Your task is to repeat the entries word for word while leaving out the pictures.

*** Block opens ***

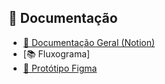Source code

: ## 📘 Documentação

- [📖 Documentação Geral (Notion)](https://www.notion.so/Funcionalidades-Qualisystem-21cc31d9667d805ca31ac89512ff1845?source=copy_link)
- [📚 Fluxograma]
- [🎨 Protótipo Figma](https://www.figma.com/design/tt2CstB0w0AtuhaqOiqIXL/Untitled?node-id=0-1&t=TUEbxklDUPM1LtCb-1)
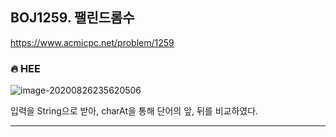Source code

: ## BOJ1259. 팰린드롬수

 https://www.acmicpc.net/problem/1259



### 🔥 HEE

![image-20200826235620506](C:\Users\HEEJIN\AppData\Roaming\Typora\typora-user-images\image-20200826235620506.png)

입력을 String으로 받아, charAt을 통해 단어의 앞, 뒤를 비교하였다.

---

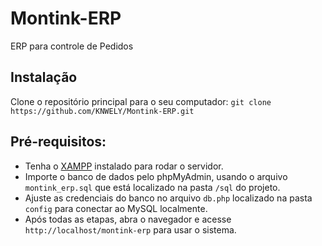 # Montink-ERP
ERP para controle de Pedidos

## Instalação
Clone o repositório principal para o seu computador:
`git clone https://github.com/KNWELY/Montink-ERP.git`

## Pré-requisitos:

- Tenha o [XAMPP](https://www.apachefriends.org/download.html) instalado para rodar o servidor.
- Importe o banco de dados pelo phpMyAdmin, usando o arquivo `montink_erp.sql` que está localizado na pasta `/sql` do projeto.
- Ajuste as credenciais do banco no arquivo `db.php` localizado na pasta `config` para conectar ao MySQL localmente.
- Após todas as etapas, abra o navegador e acesse `http://localhost/montink-erp` para usar o sistema.
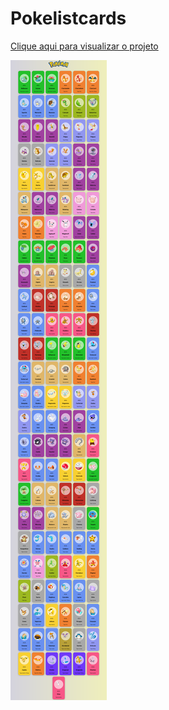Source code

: # Pokelistcards

<a href="https://pokelistcards.netlify.app/">Clique aqui para visualizar o projeto<a>

![image](img/readme.png)

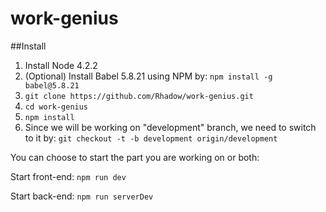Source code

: # work-genius

##Install
1. Install Node 4.2.2
2. (Optional) Install Babel 5.8.21 using NPM by: `npm install -g babel@5.8.21` 
3. `git clone https://github.com/Rhadow/work-genius.git`
4. `cd work-genius`
5. `npm install`
6. Since we will be working on "development" branch, we need to switch to it by: `git checkout -t -b development origin/development`

You can choose to start the part you are working on or both:

Start front-end: `npm run dev`

Start back-end: `npm run serverDev`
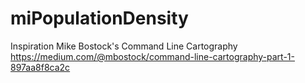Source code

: # miPopulationDensity

Inspiration Mike Bostock's Command Line Cartography https://medium.com/@mbostock/command-line-cartography-part-1-897aa8f8ca2c


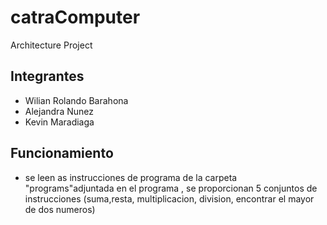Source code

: # catraComputer
Architecture Project

## Integrantes
- Wilian Rolando Barahona
- Alejandra Nunez
- Kevin Maradiaga


## Funcionamiento
- se leen as instrucciones de programa de la carpeta "programs"adjuntada 
en el programa , se proporcionan 5 conjuntos de instrucciones (suma,resta,
multiplicacion, division, encontrar el mayor de dos numeros)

*** Block closes ***

- _Output_:
Source code

: ## 📘 Documentação

- [📖 Documentação Geral (Notion)](https://www.notion.so/Funcionalidades-Qualisystem-21cc31d9667d805ca31ac89512ff1845?source=copy_link)
- [📚 Fluxograma]
- [🎨 Protótipo Figma](https://www.figma.com/design/tt2CstB0w0AtuhaqOiqIXL/Untitled?node-id=0-1&t=TUEbxklDUPM1LtCb-1)
Source code

: ## BOJ1259. 팰린드롬수

 https://www.acmicpc.net/problem/1259



### 🔥 HEE

![image-20200826235620506](C:\Users\HEEJIN\AppData\Roaming\Typora\typora-user-images\image-20200826235620506.png)

입력을 String으로 받아, charAt을 통해 단어의 앞, 뒤를 비교하였다.

---

 # Montink-ERP
ERP para controle de Pedidos

## Instalação
Clone o repositório principal para o seu computador:
`git clone https://github.com/KNWELY/Montink-ERP.git`

## Pré-requisitos:

- Tenha o [XAMPP](https://www.apachefriends.org/download.html) instalado para rodar o servidor.
- Importe o banco de dados pelo phpMyAdmin, usando o arquivo `montink_erp.sql` que está localizado na pasta `/sql` do projeto.
- Ajuste as credenciais do banco no arquivo `db.php` localizado na pasta `config` para conectar ao MySQL localmente.
- Após todas as etapas, abra o navegador e acesse `http://localhost/montink-erp` para usar o sistema.
Source code

: # Pokelistcards

<a href="https://pokelistcards.netlify.app/">Clique aqui para visualizar o projeto<a>

![image](img/readme.png)

Source code

: # work-genius

##Install
1. Install Node 4.2.2
2. (Optional) Install Babel 5.8.21 using NPM by: `npm install -g babel@5.8.21` 
3. `git clone https://github.com/Rhadow/work-genius.git`
4. `cd work-genius`
5. `npm install`
6. Since we will be working on "development" branch, we need to switch to it by: `git checkout -t -b development origin/development`

You can choose to start the part you are working on or both:

Start front-end: `npm run dev`

Start back-end: `npm run serverDev`
Source code

: # miPopulationDensity

Inspiration Mike Bostock's Command Line Cartography https://medium.com/@mbostock/command-line-cartography-part-1-897aa8f8ca2c


Source code

: # catraComputer
Architecture Project

## Integrantes
- Wilian Rolando Barahona
- Alejandra Nunez
- Kevin Maradiaga


## Funcionamiento
- se leen as instrucciones de programa de la carpeta "programs"adjuntada 
en el programa , se proporcionan 5 conjuntos de instrucciones (suma,resta,
multiplicacion, division, encontrar el mayor de dos numeros)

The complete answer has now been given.